Whether your mixed reality app targets the minimum Windows Mixed Reality PC requirements, or requires a specific PC configuration (like the dedicated GPU of a Windows Mixed Reality Ultra PC), you should indicate that with the relevant PC specifications in the "minimum hardware" column.
If your mixed reality app is designed to perform better, or offer higher-resolution graphics, on a particular PC configuration or graphics card, you should indicate that with the relevant PC specifications in the "recommended hardware" column.
This only applies if your mixed reality app uses an immersive headset connected to a PC. If your mixed reality app only runs on HoloLens, you won't need to indicate PC specifications as HoloLens has only one hardware configuration.
Device family availability
If you've packaged your app correctly in Visual Studio, uploading it on the Packages page of the app submission process should produce a table identifying which device families your app will be available to.
Device family availability table
If your mixed reality app works on immersive headsets, then at least "Windows 10 Desktop" should be selected in the table. If your mixed reality app works on HoloLens, then at least "Windows 10 Holographic" should be selected.

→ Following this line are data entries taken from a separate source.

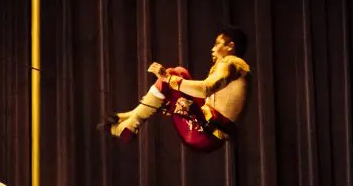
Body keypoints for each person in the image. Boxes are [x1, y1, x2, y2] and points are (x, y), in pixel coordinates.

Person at [101, 26, 251, 153]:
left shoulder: (231, 63)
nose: (212, 49)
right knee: (180, 72)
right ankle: (129, 120)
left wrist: (168, 79)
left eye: (217, 44)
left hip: (204, 135)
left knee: (173, 75)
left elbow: (206, 89)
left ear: (230, 46)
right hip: (207, 127)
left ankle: (130, 123)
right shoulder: (238, 68)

If your app runs on both Windows Mixed Reality headset types, like the Mixed Reality Academy "Project Island" app, both "Windows 10 Desktop" and "Windows 10 Holographic" should be selected.
Many developers run into errors when uploading their app's package related to mismatches between the package manifest and your app/publisher account information in Dev Center. These errors can often be avoided by signing into Visual Studio with the same account associated with your Windows developer account (the one you use to sign into Windows Dev Center). If you use the same account, you'll be able to associate your app with its identity in the Microsoft Store before you package it.
Associate your app with the Microsoft Store in Visual Studio
Store listing page
On the Store listing page of the app submission process, there are several places you can add useful information about your mixed reality app.
To ensure your app is correctly categorized by the Store and made discoverable to Windows Mixed Reality customers, you should add "Windows Mixed Reality" as one of your "Search terms" for the app (you can find search terms by expanding the "Shared fields" section).
Add "Windows Mixed Reality" to search terms
Offering a free trial for your game or app
Many consumers will have limited to no experience with virtual reality before buying a Windows Mixed Reality immersive headset. They may not know what to expect from intense games, and may not be familiar with their own comfort threshold in immersive experiences. Many customers may also try a Windows Mixed Reality immersive headset on PCs that aren't badged as Windows Mixed Reality PCs. Because of these considerations, we strongly recommend you consider offering a free trial for your paid mixed reality app or game.